I began by saying that it is a pleasure to support the Bill. It is an equal pleasure—a number of noble Lords may repeat this remark—to do so without caveat or reservation. It engages a simple question of equity: money given in tips to serving staff should be theirs without fear of depredation from their employers. This question is particularly acute when the hospitality industry is attempting to regain its feet after the pandemic and is being further buffeted by rising energy prices, the cost of living crisis and, more importantly, labour shortages. This should encourage people to work in the industry, knowing the prevalence of the problem that it addresses.

The Bill is comprehensive in scope, extending the legal right to a fair allocation of tips not merely to directly employed workers but to agency staff and those allocated tips through a third-party tronc scheme. I must admit that I did not know what a tronc scheme was until I read the Bill. Crucially, under Clause 4, it ensures that workers receive tips no later than the end of the month following the month in which they were paid by customers. I also welcome the measures in the Bill giving adequate scope for enforcement, and commend those involved in the Bill’s drafting and ensuring its passage through the other place. I look forward to these legal protections being extended to hospitality workers as soon as possible.

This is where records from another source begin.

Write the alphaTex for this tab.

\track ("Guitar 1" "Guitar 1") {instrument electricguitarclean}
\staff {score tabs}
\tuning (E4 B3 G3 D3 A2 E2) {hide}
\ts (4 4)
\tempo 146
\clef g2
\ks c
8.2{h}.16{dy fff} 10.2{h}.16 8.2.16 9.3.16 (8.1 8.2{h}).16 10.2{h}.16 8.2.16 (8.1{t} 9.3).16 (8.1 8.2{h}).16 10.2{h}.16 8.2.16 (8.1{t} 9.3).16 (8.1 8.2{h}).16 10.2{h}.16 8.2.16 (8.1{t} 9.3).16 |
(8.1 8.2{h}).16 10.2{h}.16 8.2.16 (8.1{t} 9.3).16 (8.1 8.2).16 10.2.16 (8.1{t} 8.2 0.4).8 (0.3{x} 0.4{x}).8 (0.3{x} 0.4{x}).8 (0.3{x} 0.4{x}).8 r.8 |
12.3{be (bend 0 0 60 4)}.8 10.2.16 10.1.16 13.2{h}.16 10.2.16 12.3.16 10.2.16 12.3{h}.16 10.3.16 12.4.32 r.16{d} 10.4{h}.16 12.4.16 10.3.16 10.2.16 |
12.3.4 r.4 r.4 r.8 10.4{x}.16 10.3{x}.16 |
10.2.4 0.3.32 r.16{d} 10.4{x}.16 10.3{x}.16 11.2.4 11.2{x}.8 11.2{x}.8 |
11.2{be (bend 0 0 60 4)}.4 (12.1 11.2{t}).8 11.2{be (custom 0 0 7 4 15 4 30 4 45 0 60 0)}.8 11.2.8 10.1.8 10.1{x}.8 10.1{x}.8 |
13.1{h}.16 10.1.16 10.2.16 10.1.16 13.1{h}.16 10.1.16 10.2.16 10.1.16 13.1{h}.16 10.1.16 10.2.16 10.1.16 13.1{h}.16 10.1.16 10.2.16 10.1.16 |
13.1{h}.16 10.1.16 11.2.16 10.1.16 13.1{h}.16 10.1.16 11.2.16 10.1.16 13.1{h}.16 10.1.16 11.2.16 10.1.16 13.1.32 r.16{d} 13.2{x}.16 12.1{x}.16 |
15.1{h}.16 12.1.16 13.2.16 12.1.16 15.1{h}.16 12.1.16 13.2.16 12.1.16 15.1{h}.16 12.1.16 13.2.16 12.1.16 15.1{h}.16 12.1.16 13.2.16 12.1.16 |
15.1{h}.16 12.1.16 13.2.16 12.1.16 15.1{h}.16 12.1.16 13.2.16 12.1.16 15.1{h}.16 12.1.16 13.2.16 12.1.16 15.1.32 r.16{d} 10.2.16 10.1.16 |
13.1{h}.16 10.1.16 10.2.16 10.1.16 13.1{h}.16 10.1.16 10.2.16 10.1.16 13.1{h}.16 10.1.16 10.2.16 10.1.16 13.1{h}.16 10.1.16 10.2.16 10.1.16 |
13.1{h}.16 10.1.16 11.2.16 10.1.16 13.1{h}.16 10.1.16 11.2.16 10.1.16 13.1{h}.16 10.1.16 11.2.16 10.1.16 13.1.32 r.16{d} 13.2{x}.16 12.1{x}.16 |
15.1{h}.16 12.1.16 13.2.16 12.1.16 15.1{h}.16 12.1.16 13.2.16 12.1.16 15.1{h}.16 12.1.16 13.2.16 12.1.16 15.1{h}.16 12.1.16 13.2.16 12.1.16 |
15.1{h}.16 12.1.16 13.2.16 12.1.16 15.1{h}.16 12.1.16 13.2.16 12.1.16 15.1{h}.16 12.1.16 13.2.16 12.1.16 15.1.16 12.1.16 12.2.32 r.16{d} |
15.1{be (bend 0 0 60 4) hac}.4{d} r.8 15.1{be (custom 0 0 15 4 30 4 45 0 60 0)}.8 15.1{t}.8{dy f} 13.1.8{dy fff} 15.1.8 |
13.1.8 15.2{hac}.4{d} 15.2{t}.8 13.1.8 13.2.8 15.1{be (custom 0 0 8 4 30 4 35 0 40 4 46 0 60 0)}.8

That last point leads me to ask why this has taken so long. The first call for evidence for this legislation was put out by the then Department for Business, Innovation and Skills in August 2015. Since then, we have had five different Prime Ministers, eight Secretaries of State and innumerable reshuffles among junior Ministers. Indeed, not only does the government department that published that call for evidence no longer exist, even its successor department has gone the way of Nineveh and Tyre. This measure has been included in two general election manifestos and four Queen’s Speeches, and has been the subject of two consultations. It is fair to say that, were the staff who are the subject of the Bill to adopt such a laggardly approach to their own work, the allocation of tips would be a purely academic exercise.

This should cause us seriously to reflect on the efficiency of government over the last eight years. The Bill is limited in scope, rights an obvious wrong and has cross-party support. If a measure of such comparative simplicity can take eight years to pass, something has gone profoundly wrong with our lawmaking in this country. I will resist the temptation to reach outside the scope of today’s proceedings to consider the silting effect that the necessity of dealing with Brexit and its consequences has had on our legislative efficiency, but will merely leave it hanging in juxtaposition to my points earlier.

I welcome the Bill and once again commend the work that the unions, other workers’ campaigning groups and parliamentarians on all sides have done in ensuring that it is now likely to reach the statute book. It will have my full support as it passes through your Lordships’ House.